Laki-laki Juga Bisa Jadi Korban
Keempat kisah di atas bukan fiksi, namun ini kisah nyata. Para suami yang dalam kisah KDRT (Kekerasan Dalam Rumah Tangga) sering diposisikan sebagai pelaku. Memang tidak keliru, karena prosentase  suami sebagai pelaku tentu jauh lebih besar dibandingkan dengan istri sebagai pelaku.
Sebagai contoh adalah prosentase pelaku pembunuhan istri oleh suami sebanyak 40 % dan pembunuhan suami oleh istri hanya 6% (psychology today, 2017). Namun tak jarang manajemen hubungan yang tak sehat dapat memposisikan keduanya menjadi korban atau pelaku kekerasan.
Hubungan antara laki-laki dan perempuan dalam perkawinan, terkadang ditampilkan  dengan gaya cinta agape (cinta tanpa pamrih). Gaya cinta ini ditampilkan dengan perilaku kesediaan berkorban dan kesetiaan yang kuat tanpa pamrih pada pasangan (Taylor, 2009).  Gaya cinta semestinya positif, namun kadang menguras emosi dan penuh tekanan apalagi jika pasangannya tidak memberikan tanggapan yang seimbang.

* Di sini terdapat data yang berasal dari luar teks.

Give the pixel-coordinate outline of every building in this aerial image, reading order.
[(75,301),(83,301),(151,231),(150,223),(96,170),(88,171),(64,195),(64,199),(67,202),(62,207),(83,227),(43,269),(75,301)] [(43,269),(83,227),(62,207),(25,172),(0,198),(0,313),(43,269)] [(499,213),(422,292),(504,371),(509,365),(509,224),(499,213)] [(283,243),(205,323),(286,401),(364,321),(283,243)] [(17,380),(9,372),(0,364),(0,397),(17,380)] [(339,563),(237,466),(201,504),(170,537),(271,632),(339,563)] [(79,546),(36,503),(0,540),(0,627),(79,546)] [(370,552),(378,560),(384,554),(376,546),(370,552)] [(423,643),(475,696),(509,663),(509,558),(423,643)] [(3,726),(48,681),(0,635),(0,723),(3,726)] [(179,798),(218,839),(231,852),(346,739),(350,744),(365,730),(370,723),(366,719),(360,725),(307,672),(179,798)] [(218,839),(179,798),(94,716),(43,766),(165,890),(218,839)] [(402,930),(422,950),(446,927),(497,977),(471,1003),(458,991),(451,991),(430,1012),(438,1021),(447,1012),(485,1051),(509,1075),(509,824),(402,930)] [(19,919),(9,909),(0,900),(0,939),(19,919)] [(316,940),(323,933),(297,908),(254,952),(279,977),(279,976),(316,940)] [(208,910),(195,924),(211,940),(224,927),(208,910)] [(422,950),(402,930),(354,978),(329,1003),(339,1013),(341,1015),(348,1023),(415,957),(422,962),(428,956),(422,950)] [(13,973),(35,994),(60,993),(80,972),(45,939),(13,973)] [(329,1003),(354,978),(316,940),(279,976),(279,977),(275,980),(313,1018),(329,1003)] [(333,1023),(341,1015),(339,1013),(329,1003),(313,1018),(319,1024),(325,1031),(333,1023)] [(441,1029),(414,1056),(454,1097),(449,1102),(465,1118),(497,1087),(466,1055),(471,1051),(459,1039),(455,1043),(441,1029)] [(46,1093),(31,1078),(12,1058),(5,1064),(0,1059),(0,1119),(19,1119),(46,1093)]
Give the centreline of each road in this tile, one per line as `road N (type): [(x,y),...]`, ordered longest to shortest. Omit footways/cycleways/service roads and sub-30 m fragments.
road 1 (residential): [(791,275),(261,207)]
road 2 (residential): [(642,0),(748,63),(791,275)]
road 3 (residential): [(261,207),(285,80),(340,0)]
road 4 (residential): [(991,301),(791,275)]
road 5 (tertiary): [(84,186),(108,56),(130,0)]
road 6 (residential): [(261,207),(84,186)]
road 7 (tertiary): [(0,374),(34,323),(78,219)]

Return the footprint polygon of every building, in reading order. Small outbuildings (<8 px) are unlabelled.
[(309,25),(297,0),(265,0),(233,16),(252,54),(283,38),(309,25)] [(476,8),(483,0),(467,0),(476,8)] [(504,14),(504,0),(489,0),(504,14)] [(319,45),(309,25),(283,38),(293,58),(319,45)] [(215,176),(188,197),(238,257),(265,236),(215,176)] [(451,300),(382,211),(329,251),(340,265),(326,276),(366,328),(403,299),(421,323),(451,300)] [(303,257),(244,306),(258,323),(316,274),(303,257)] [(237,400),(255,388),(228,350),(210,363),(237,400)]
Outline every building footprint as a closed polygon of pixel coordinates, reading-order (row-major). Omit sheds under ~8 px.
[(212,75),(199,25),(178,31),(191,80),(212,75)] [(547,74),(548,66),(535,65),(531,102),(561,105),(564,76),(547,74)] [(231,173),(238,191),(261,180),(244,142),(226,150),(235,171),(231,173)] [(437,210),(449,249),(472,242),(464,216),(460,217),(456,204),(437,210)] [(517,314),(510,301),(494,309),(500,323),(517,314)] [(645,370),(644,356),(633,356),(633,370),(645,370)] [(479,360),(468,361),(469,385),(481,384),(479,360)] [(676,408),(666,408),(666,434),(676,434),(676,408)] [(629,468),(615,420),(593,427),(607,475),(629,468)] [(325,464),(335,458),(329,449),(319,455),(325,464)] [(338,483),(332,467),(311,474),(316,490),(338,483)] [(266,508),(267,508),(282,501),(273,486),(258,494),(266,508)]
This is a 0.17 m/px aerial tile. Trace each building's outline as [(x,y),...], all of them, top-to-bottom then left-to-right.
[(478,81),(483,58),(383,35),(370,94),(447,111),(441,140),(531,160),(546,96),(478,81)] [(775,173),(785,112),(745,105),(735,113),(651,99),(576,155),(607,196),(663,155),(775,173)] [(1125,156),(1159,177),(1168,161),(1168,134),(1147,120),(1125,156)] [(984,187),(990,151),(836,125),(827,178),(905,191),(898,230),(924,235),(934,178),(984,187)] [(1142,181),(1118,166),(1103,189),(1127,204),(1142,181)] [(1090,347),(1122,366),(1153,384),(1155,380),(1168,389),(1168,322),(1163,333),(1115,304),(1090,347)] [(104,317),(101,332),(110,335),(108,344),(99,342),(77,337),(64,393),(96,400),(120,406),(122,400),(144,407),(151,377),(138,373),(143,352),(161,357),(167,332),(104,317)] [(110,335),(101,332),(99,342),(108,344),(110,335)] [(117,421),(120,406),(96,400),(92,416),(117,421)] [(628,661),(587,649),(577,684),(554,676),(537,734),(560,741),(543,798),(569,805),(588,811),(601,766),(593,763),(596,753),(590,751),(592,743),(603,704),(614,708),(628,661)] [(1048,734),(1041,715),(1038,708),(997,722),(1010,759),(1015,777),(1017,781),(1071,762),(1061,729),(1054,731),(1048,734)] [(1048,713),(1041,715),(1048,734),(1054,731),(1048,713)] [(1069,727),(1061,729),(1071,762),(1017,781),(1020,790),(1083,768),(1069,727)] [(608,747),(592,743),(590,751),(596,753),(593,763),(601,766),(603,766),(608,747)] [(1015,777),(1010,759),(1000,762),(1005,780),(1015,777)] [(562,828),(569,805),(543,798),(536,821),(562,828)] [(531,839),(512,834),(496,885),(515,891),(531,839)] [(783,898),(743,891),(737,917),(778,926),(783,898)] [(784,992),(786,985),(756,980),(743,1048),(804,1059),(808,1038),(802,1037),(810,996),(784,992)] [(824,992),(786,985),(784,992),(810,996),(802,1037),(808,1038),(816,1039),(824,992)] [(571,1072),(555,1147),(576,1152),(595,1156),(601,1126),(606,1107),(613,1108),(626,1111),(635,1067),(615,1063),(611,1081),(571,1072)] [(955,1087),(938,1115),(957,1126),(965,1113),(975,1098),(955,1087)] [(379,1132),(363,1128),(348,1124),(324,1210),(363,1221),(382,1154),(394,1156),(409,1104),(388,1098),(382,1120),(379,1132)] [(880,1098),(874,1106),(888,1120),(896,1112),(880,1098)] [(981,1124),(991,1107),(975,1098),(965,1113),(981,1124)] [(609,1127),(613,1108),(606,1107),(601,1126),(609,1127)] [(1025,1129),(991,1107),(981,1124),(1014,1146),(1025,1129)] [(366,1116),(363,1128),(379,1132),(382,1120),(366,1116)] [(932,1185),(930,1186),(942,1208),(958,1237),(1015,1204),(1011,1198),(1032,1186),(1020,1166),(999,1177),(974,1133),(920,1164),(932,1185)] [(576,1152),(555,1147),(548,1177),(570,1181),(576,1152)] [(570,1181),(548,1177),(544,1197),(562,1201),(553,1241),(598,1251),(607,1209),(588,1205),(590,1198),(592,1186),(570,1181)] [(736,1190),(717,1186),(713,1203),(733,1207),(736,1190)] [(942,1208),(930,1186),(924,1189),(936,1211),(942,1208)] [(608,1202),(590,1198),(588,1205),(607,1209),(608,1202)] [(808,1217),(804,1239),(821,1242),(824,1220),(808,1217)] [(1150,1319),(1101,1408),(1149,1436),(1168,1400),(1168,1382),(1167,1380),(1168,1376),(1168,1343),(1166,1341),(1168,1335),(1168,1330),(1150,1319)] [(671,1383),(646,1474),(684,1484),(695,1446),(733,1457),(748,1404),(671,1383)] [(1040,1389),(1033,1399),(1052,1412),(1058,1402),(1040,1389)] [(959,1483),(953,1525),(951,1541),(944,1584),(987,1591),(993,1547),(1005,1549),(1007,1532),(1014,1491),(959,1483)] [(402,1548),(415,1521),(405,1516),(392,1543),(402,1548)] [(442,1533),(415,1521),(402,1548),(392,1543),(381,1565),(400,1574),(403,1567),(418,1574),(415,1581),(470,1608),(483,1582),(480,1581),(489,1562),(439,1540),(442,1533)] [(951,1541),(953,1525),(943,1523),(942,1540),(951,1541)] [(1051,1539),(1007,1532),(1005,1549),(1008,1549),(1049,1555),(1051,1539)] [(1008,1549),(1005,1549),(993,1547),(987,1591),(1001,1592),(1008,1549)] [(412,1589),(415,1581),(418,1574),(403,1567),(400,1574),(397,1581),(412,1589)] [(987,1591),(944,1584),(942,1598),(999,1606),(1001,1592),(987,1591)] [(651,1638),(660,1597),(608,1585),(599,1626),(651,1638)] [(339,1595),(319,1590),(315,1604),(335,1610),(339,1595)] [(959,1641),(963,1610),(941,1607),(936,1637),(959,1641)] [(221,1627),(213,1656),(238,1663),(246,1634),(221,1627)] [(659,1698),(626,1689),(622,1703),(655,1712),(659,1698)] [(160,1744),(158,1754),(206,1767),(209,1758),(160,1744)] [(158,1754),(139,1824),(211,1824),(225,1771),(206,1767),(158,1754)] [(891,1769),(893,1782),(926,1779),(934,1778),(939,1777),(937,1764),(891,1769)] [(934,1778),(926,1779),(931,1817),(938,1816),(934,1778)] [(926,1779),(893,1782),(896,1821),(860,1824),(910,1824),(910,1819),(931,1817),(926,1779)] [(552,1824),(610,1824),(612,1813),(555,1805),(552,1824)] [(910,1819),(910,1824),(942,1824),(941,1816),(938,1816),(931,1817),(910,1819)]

Cinta yang mestinya menjadi pondasi dan pupuk untuk tumbuh suburnya sebuah perkawinan, mengapa kemudian salah satu pasangan berupaya untuk menghancurkannya. Laki-laki dan perempuan yang dilanda asmara dan memutuskan untuk menjalin ikatan perkawinan semestinya telah membangun komitmen bersama yang utuh.Â
Perjalanan lah yang membuat kereta kencana cinta berbelok bukan pada jalurnya. Belokan patah oleh suami, atau belokan patah oleh istri. Entah mana pelaku, entah mana korban. Seringkali perempuan diposisikan sebagai korban dan laki-laki sebagai pelaku. Adalanya berlaku kebalikannya seperti cerita nyata yang tertuang di atas, laki-laki menjadi korbannya.Â
Mari kita kedipkan beberapa kali mata kita, terkuak lebar biarkan benderang warnanya. Nun di sana kita kan belajar bahwa perkawinan diniatkan untuk mendapat ridho-Nya. Ibarat dua nakhoda yang mesti bekerja sama, laki-laki dan perempuan, suami dan istri, merajut energi cinta untuk menggapai bahagia di dunia hingga akhir masa.